課題
本文について次の問いに答えよ。
1. 日本の投資信託は、歴史的に何の事業として始まったか。
2. 運用会社は、委託者として集めた資金をどこに信託するか。
3. 形式的な受託者にすぎない信託会社は何を行うか。

本文
日本の歪んだ投資信託の構造

2019年10月08日 11:30

日本の投資信託は歴史的に証券会社の事業として始まったので、現在に至るも販売会社主導の色彩が著しく強い。

画像:123RF

運用会社は、販売会社を介して、もしくは自己自身により、投資家を募る。運用会社は委託者として集めた資金を受託者である信託会社に信託する。この信託によって投資家は受益者となる。これが日本の投資信託の法律関係である。

しかしながら、実質的な意味においては、投資家は販売会社を経由して運用会社に資金を信託し、運用会社は、それを形式的な意味で信託会社に委託者として信託しているわけである。

日本の投資信託の法律構造では、形式的な受託者にすぎない信託会社は事務管理を行い、形式的な委託者である運用会社は実質的な信託の受託者としての機能と責任を負う。つまり、受託者としての責任は、信託会社の形式的なものと運用会社の実質的なものとに二分しているわけである。ただし、これをもって責任を厚くしたものとみることはできない。責任の連帯による強化よりも、責任の曖昧化となっている側面を否定し得ないのみならず、事務の二重化の非効率を招いているだけの可能性が高い。

抽出データ
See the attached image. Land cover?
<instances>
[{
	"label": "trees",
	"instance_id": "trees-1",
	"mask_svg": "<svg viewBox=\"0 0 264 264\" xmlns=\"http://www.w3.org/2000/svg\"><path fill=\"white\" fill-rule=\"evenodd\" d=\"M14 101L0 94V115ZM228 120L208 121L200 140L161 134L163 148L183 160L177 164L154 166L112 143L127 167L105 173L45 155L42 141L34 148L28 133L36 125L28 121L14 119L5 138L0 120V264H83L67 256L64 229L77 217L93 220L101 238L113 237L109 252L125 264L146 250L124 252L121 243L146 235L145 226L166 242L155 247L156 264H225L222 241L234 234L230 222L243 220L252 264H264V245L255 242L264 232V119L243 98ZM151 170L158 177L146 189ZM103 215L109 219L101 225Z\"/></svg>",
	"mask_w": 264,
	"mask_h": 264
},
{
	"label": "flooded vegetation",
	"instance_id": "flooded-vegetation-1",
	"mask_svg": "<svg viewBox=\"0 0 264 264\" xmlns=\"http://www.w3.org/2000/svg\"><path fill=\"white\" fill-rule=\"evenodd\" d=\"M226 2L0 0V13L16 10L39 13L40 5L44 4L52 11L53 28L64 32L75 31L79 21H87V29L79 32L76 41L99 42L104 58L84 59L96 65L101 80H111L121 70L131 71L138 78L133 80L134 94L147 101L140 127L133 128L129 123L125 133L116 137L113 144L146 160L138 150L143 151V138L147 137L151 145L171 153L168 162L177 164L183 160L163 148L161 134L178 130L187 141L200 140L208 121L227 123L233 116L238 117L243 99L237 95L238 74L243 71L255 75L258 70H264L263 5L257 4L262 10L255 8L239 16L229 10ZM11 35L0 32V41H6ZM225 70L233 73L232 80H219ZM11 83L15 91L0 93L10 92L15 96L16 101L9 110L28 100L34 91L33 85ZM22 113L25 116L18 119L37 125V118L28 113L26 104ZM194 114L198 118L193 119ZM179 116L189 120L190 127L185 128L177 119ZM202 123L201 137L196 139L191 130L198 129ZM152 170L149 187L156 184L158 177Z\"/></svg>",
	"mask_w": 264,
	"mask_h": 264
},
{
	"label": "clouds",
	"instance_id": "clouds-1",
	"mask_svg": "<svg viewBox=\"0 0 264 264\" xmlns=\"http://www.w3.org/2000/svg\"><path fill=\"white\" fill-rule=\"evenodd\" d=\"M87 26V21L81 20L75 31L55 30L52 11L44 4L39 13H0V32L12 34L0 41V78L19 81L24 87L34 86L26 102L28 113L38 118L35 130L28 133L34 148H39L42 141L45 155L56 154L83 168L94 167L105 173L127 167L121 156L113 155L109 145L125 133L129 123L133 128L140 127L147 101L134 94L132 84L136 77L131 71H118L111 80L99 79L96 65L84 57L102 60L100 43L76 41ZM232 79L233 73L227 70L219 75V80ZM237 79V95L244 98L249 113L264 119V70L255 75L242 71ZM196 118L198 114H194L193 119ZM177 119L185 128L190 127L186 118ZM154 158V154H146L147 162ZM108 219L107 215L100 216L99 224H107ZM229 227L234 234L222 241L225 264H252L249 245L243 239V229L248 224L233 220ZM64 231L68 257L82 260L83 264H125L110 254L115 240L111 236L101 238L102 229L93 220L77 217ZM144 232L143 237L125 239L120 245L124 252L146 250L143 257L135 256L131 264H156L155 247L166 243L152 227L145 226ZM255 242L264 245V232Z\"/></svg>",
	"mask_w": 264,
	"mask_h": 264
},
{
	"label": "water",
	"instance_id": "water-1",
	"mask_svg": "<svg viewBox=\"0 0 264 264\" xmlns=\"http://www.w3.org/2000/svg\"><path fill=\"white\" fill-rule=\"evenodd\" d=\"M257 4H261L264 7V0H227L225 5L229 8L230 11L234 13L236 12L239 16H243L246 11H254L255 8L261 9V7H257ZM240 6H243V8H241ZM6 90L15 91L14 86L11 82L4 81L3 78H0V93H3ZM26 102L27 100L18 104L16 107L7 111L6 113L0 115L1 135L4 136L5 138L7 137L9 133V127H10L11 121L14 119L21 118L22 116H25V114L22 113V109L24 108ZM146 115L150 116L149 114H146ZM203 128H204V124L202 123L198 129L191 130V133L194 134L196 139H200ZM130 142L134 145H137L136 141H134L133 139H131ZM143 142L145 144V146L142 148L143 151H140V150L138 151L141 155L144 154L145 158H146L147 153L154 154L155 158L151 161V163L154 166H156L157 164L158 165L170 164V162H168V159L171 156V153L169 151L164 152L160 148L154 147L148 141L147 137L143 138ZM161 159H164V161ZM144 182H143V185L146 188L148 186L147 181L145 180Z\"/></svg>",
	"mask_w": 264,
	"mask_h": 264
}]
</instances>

解答
1. 証券会社の事業
2. 受託者である信託会社
3. 事務管理